→ **WORK INSTRUCTIONS**
Update the rows from the first one up to and including the one containing "MS-Teams Shortcuts: Alle MS-Teams" by replacing "Zona Norte" with "Zona Sul", leaving everything else unchanged.

(DATA)

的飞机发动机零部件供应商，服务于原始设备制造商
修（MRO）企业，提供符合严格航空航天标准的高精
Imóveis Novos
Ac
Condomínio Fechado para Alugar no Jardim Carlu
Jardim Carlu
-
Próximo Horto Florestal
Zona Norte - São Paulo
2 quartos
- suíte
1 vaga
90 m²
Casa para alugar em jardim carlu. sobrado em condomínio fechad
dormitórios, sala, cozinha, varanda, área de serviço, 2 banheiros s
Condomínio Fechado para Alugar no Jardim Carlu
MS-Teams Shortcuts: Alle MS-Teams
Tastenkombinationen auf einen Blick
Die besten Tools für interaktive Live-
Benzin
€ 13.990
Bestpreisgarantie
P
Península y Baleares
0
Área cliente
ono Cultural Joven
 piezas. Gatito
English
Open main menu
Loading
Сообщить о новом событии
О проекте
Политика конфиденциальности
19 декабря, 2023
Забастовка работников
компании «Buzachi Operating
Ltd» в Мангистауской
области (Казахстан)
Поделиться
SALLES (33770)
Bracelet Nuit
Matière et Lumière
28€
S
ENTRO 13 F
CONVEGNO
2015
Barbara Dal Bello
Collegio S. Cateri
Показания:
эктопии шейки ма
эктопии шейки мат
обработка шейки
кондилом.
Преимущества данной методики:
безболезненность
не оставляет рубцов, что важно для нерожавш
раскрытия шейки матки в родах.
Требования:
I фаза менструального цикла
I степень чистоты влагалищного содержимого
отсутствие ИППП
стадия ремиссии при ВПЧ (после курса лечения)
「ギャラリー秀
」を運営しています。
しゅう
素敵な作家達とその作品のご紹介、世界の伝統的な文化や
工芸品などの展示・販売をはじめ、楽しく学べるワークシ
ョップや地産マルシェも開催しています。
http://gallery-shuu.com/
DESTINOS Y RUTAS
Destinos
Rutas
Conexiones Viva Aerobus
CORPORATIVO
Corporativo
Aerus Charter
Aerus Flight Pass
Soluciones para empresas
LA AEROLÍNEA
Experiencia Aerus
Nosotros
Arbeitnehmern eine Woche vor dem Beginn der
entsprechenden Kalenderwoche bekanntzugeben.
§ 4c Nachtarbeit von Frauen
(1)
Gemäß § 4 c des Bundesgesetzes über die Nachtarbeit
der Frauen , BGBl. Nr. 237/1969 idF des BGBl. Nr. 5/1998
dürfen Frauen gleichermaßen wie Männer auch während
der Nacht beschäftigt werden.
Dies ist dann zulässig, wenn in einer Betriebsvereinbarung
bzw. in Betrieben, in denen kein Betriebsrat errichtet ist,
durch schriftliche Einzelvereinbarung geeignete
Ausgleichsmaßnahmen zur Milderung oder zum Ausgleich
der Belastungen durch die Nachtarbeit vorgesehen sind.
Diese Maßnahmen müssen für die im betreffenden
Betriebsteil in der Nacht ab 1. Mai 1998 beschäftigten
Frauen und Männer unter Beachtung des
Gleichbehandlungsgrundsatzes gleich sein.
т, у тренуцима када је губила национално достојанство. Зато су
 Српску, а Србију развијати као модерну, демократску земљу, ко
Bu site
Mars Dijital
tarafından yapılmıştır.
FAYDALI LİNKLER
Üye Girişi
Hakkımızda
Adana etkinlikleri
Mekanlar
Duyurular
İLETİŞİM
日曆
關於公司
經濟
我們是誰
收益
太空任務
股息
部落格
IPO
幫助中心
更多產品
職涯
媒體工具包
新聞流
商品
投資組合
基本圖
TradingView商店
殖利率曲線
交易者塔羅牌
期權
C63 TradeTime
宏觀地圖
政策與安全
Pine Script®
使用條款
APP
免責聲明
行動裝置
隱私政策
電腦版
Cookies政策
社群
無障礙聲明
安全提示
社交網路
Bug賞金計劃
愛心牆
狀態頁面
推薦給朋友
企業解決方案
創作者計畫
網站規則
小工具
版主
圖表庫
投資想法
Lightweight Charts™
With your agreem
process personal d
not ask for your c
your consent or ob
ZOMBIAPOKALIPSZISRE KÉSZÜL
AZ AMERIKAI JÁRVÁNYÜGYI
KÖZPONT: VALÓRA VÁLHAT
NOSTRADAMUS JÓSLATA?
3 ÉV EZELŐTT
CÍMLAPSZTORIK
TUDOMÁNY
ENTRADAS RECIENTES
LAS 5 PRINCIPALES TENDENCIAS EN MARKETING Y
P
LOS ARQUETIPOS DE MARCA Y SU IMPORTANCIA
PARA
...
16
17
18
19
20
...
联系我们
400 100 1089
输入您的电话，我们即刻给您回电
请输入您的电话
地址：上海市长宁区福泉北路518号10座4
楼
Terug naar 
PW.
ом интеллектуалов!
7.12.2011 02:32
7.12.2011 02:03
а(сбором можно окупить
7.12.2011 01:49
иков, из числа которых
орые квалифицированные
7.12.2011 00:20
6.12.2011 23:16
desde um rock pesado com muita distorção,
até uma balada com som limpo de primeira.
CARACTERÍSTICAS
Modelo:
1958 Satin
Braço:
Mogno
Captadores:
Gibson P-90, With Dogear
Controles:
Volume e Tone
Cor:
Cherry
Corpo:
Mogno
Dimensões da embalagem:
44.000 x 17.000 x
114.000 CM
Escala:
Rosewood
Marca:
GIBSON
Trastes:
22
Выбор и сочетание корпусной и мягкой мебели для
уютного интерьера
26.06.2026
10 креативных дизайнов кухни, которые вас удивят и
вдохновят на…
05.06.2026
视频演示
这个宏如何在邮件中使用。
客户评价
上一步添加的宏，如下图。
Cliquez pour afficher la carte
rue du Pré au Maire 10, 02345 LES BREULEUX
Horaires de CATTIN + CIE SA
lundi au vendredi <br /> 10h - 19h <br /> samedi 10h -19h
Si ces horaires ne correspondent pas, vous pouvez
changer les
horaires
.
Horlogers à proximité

(End DATA)

→ **SOLUTION FOR THIS TASK**
的飞机发动机零部件供应商，服务于原始设备制造商
修（MRO）企业，提供符合严格航空航天标准的高精
Imóveis Novos
Ac
Condomínio Fechado para Alugar no Jardim Carlu
Jardim Carlu
-
Próximo Horto Florestal
Zona Sul - São Paulo
2 quartos
- suíte
1 vaga
90 m²
Casa para alugar em jardim carlu. sobrado em condomínio fechad
dormitórios, sala, cozinha, varanda, área de serviço, 2 banheiros s
Condomínio Fechado para Alugar no Jardim Carlu
MS-Teams Shortcuts: Alle MS-Teams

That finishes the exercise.